Copy these lines word for word, starting at the line that contains "Официальные сайты брендов." and ending after the line that contains "Позвонить в магазин".

**Materials provided:**
---+---
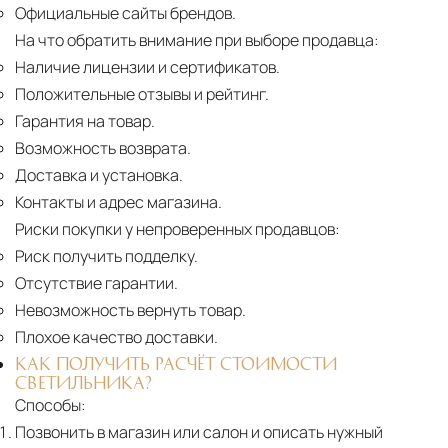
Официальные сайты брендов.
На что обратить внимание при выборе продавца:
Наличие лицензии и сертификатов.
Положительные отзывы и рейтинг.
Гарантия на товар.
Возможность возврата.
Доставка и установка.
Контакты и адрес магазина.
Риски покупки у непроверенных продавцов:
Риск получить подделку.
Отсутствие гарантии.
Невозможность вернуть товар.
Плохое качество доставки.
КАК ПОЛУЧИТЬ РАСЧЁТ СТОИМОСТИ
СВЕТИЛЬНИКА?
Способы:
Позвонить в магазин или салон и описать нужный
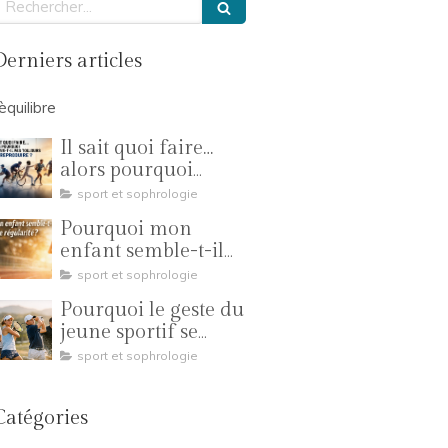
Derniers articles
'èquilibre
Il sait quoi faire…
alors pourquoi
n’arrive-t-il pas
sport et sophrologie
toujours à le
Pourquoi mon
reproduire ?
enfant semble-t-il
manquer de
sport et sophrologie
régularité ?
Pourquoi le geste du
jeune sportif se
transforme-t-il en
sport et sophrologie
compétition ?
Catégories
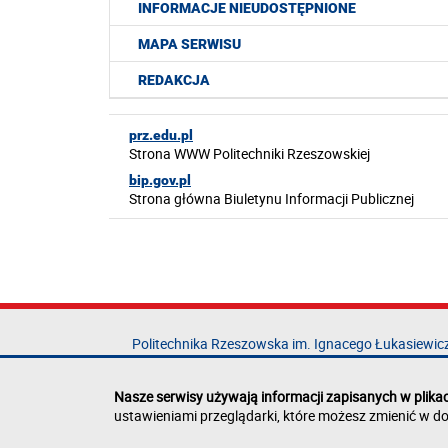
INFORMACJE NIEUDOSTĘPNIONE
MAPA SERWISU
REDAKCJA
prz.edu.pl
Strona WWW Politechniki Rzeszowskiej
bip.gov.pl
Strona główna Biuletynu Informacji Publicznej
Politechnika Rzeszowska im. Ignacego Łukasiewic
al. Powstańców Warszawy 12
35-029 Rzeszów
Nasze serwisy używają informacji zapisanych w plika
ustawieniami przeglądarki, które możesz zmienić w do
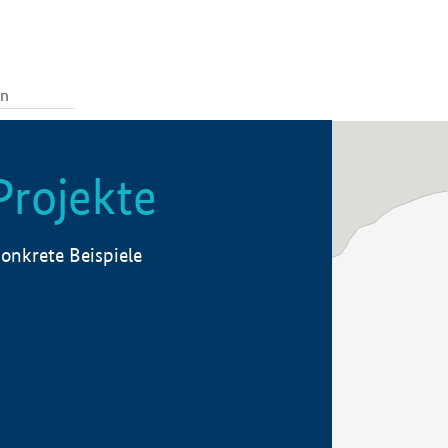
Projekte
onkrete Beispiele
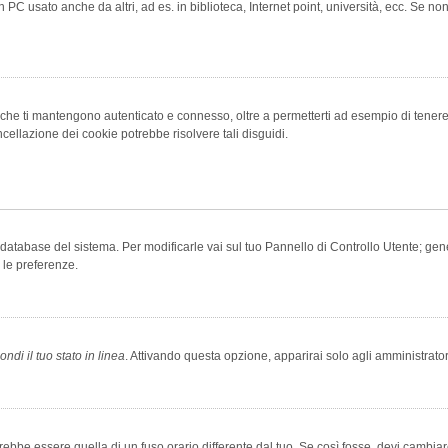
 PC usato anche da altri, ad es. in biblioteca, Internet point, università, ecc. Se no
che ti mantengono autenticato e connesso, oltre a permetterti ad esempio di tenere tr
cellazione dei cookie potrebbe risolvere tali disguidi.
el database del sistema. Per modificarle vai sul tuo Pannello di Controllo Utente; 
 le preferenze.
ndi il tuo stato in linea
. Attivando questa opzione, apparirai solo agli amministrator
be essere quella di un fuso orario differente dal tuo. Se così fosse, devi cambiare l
---+---
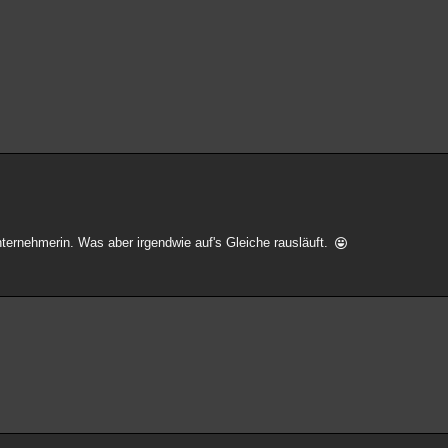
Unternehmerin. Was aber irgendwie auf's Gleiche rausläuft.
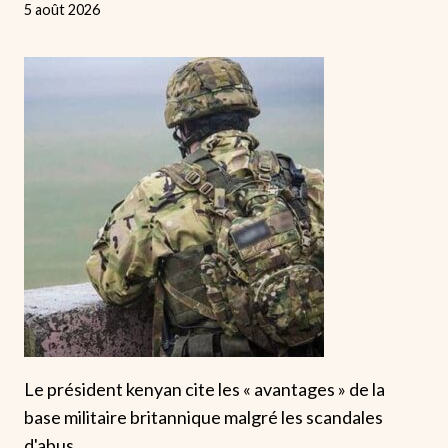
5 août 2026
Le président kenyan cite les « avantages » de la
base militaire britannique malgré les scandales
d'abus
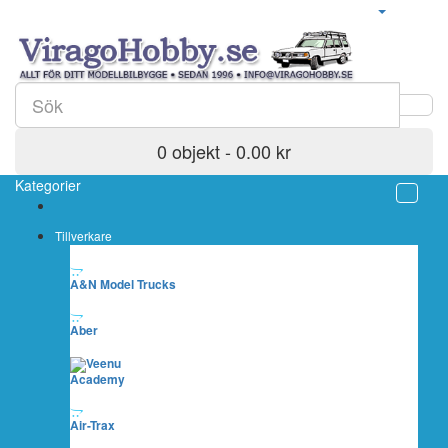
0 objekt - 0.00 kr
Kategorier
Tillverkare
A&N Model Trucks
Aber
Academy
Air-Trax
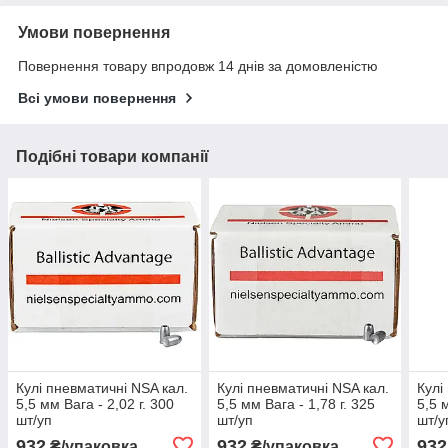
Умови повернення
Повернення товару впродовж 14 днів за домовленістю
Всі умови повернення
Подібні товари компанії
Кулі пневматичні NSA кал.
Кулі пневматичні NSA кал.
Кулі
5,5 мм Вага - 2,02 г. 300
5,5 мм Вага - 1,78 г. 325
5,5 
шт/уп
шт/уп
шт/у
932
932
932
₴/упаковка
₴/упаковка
---+---
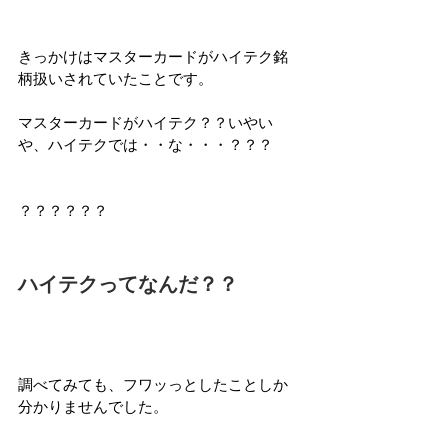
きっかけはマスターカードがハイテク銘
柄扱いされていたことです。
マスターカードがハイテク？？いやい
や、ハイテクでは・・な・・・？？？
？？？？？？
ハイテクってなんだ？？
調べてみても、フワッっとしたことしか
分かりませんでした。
---+---
**Response area:**
Официальные сайты брендов.
На что обратить внимание при выборе продавца:
Наличие лицензии и сертификатов.
Положительные отзывы и рейтинг.
Гарантия на товар.
Возможность возврата.
Доставка и установка.
Контакты и адрес магазина.
Риски покупки у непроверенных продавцов:
Риск получить подделку.
Отсутствие гарантии.
Невозможность вернуть товар.
Плохое качество доставки.
КАК ПОЛУЧИТЬ РАСЧЁТ СТОИМОСТИ
СВЕТИЛЬНИКА?
Способы:
Позвонить в магазин или салон и описать нужный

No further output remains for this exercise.